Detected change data
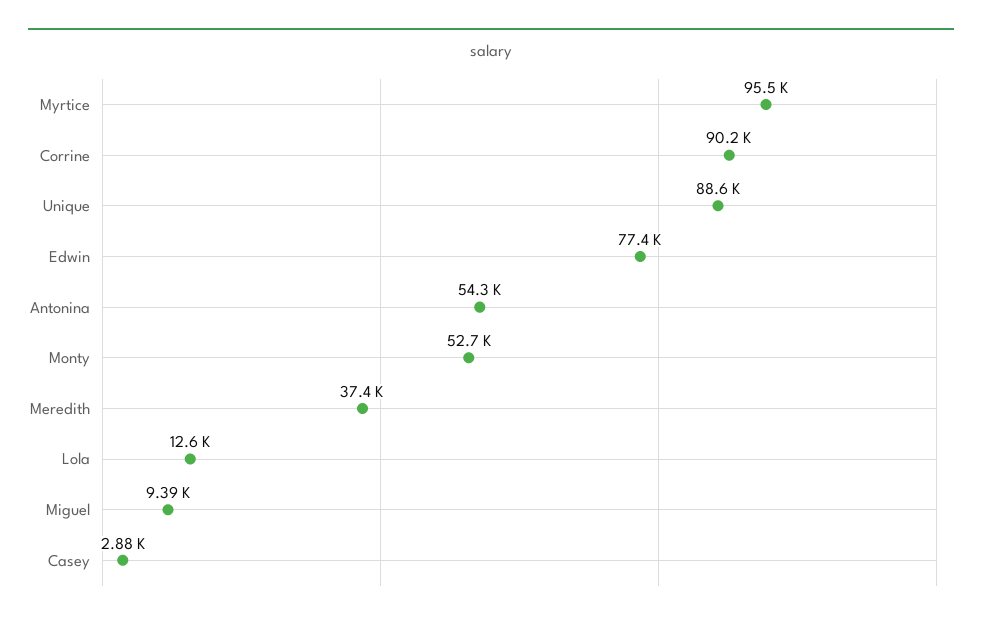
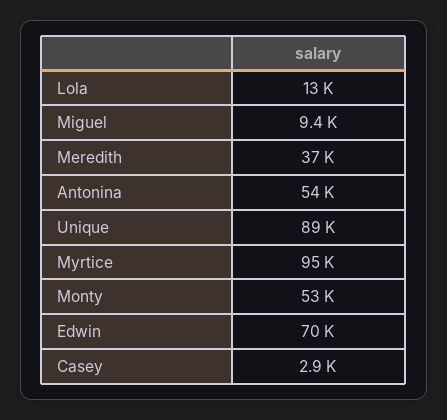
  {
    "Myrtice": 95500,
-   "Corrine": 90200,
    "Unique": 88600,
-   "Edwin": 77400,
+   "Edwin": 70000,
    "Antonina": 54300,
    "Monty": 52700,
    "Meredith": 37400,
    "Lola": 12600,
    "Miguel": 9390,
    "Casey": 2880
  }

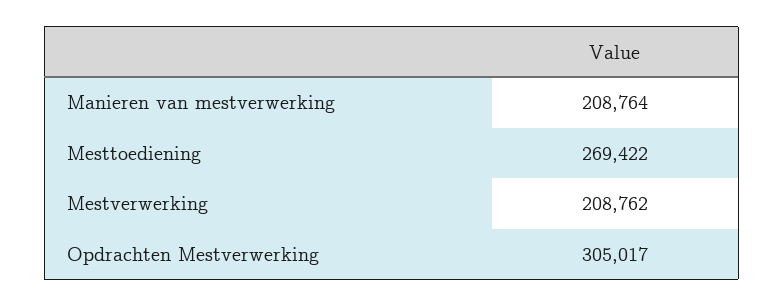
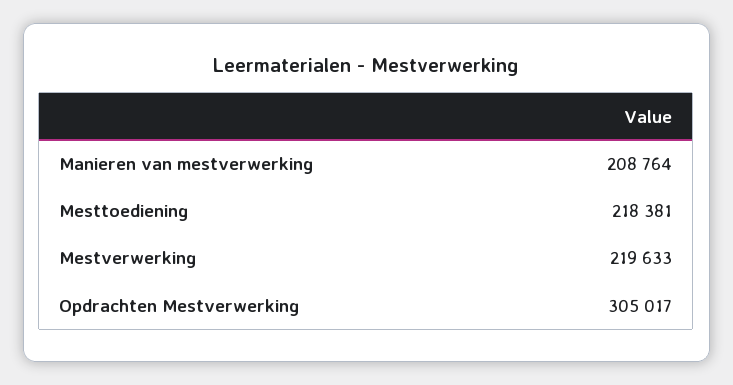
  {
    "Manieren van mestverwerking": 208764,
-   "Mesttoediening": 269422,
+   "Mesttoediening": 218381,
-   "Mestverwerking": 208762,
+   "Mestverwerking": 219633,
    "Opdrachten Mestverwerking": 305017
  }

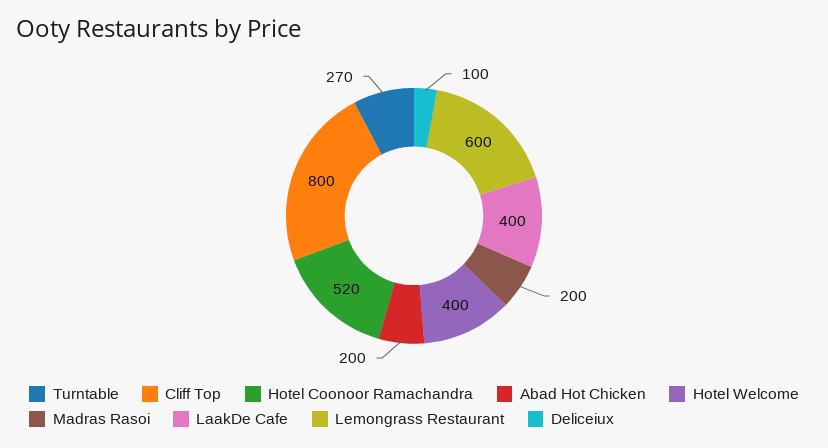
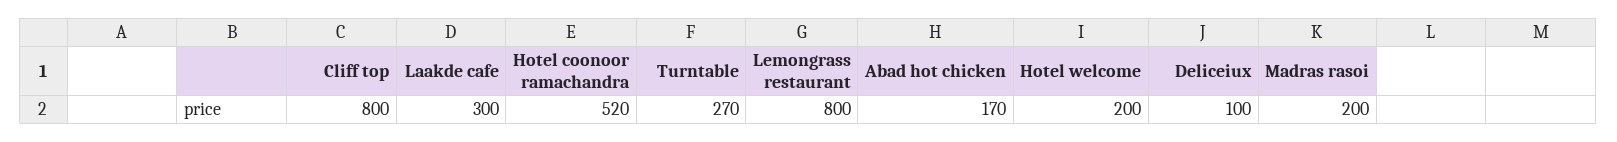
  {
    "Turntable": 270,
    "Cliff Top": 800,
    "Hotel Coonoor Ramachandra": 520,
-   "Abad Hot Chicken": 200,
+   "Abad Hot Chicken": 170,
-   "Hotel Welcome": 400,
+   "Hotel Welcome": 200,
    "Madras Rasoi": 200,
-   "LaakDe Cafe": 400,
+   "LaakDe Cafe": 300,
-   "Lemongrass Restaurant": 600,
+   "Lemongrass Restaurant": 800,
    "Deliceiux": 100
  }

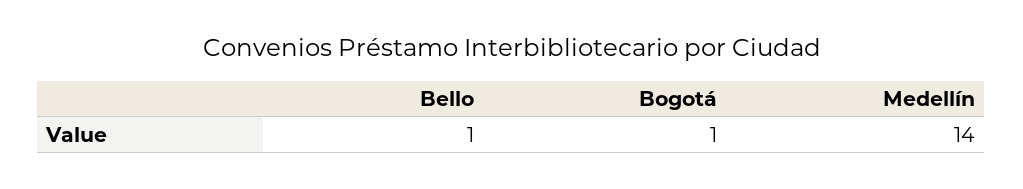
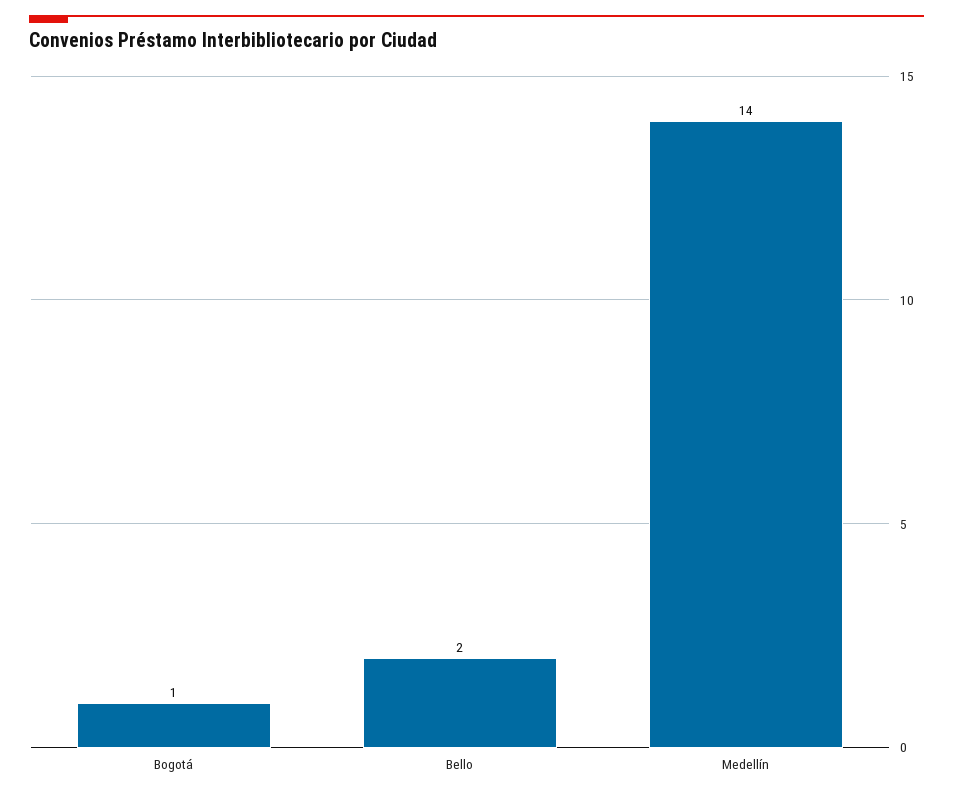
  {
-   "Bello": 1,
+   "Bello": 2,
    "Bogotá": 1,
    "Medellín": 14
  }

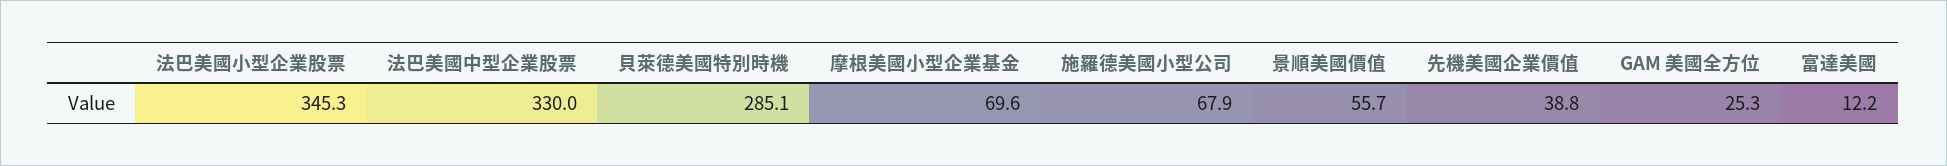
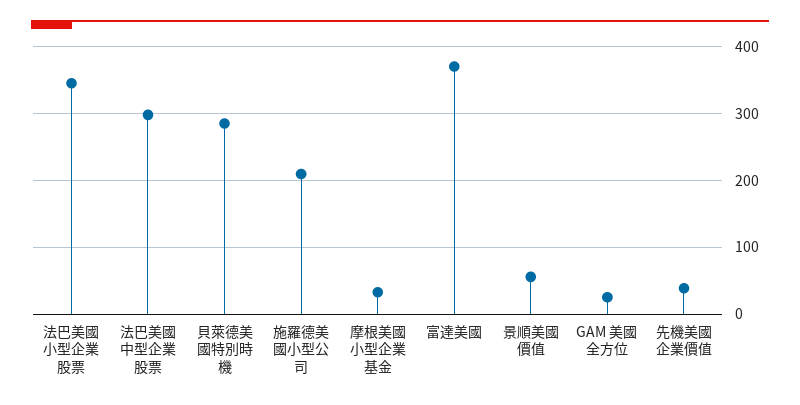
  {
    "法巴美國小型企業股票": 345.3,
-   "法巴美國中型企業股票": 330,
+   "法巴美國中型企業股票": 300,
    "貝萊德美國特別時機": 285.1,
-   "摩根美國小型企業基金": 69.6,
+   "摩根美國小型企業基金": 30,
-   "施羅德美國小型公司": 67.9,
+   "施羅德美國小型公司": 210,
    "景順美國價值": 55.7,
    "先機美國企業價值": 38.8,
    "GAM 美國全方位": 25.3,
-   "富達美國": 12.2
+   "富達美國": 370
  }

TASK DESCRIPTION: Your task is to count the lines of the records that contain "Mesttoediening". Answer with only that number.

FINISHED EXERCISE: 2